Mi sa che questa struttura a "0 stelle" non sarà l'ultima della serie...


----------



## Lettrice (13 Dicembre 2009)

Ne ho sentito parlare. Sinceramente l'idea di stare sottoterra mi prende alle balle... sono leggermente claustrofobica 
Immagino che per una coppia in viaggio di nozze sia l'ideale:carneval:


----------



## aristocat (13 Dicembre 2009)

Lettrice ha detto:


> Ne ho sentito parlare.

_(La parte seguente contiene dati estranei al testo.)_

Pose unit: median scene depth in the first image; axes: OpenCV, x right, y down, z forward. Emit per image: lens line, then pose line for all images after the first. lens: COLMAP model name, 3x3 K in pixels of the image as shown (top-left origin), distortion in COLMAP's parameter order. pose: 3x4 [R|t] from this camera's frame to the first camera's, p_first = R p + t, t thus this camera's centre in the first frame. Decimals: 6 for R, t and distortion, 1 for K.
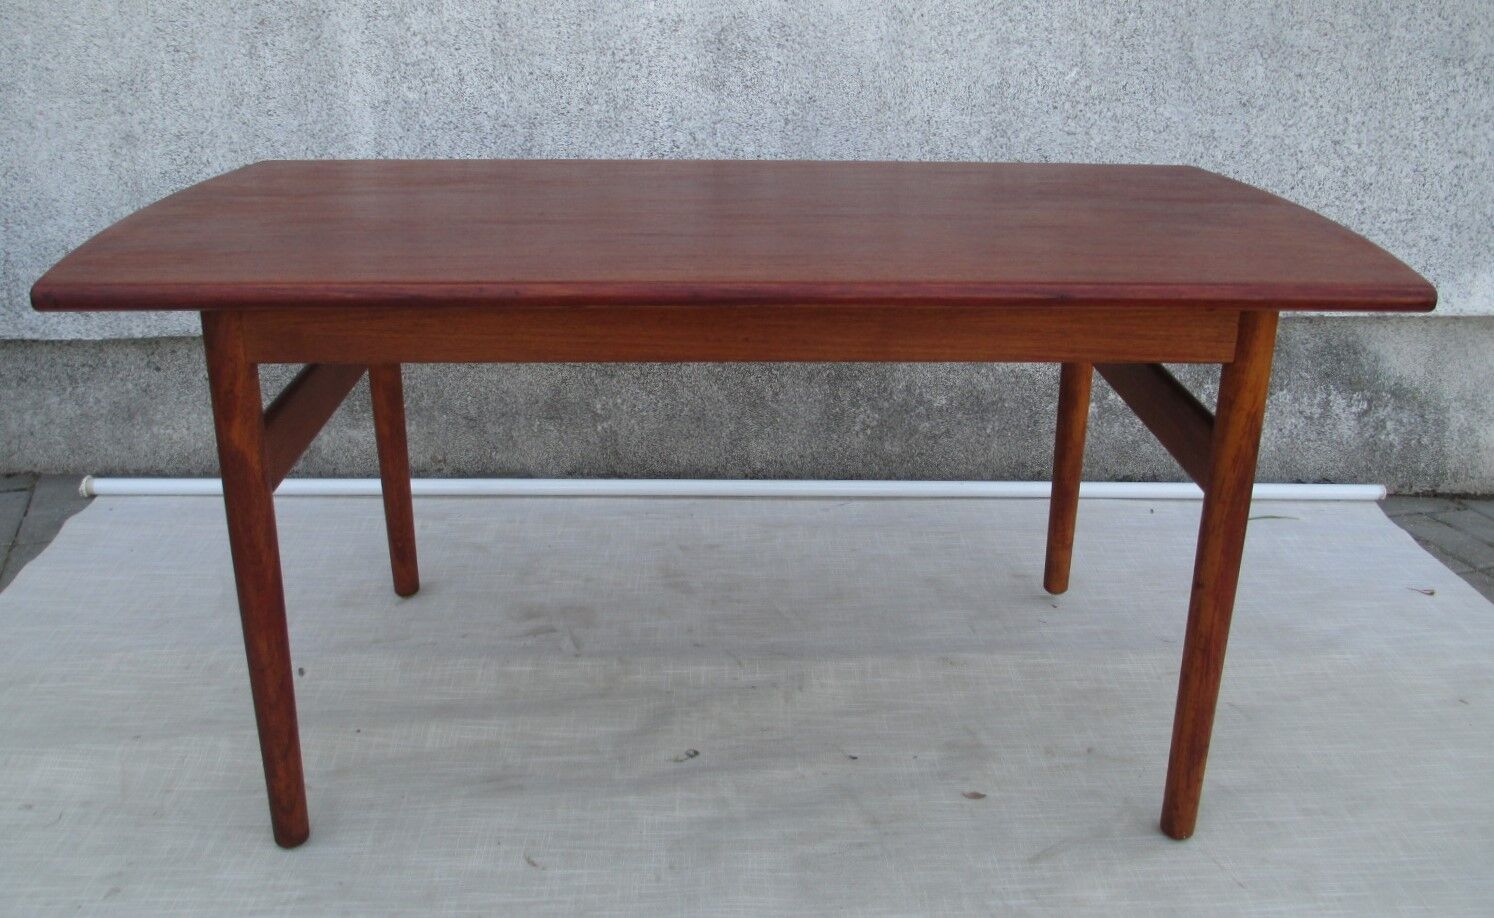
lens RADIAL K [[1343.4, 0, 770.9], [0, 1343.4, 369.5], [0, 0, 1]] dist [-0.058337, 0.037954]
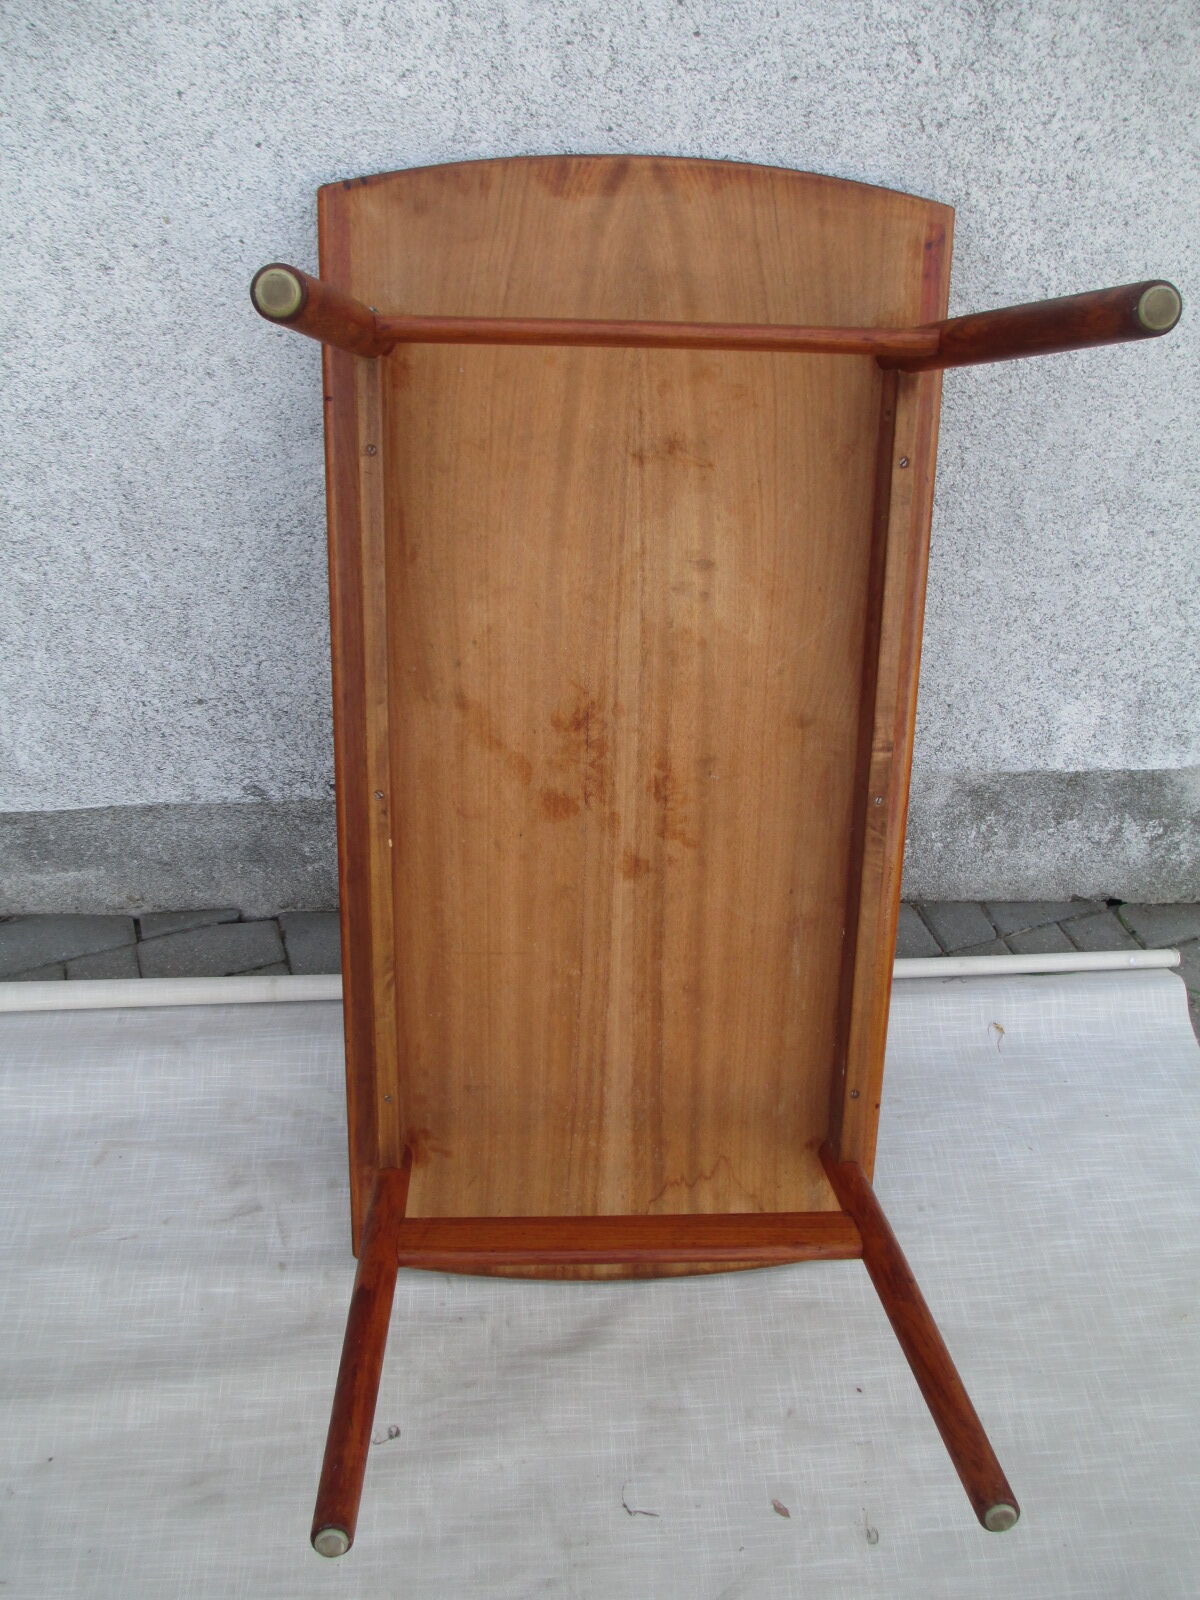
lens RADIAL K [[1343.8, 0, 611.2], [0, 1343.8, 800.4], [0, 0, 1]] dist [-0.050460, 0.024467]
pose [[0.999713, 0.006563, 0.023050, 0.058727], [-0.015980, 0.899302, 0.437036, -0.432901], [-0.017861, -0.437278, 0.899149, 0.226305]]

Sinceramente l'idea di stare sottoterra mi prende alle balle... sono leggermente claustrofobica
> Immagino che per una coppia in viaggio di nozze sia l'ideale:carneval:


Chiaro, devi essere nello spirito giusto per scegliere di passare la notte così :carneval:! Ma d'altronde -piaccia o no - questa è una location indimenticabile per ... momenti indimenticabili! :rotfl:


----------



## Lettrice (13 Dicembre 2009)

aristocat ha detto:


> Chiaro, devi essere nello spirito giusto per scegliere di passare la notte così :carneval:! Ma d'altronde -piaccia o no - questa è una location indimenticabile per ...* momenti indimenticabili!* :rotfl:


Soprattutto in caso d'incendio:carneval:

Perdonate l'umorismo nero ma appena vedo locali interrati e' la prima cosa a cui penso... e infatti non entro:sonar:


----------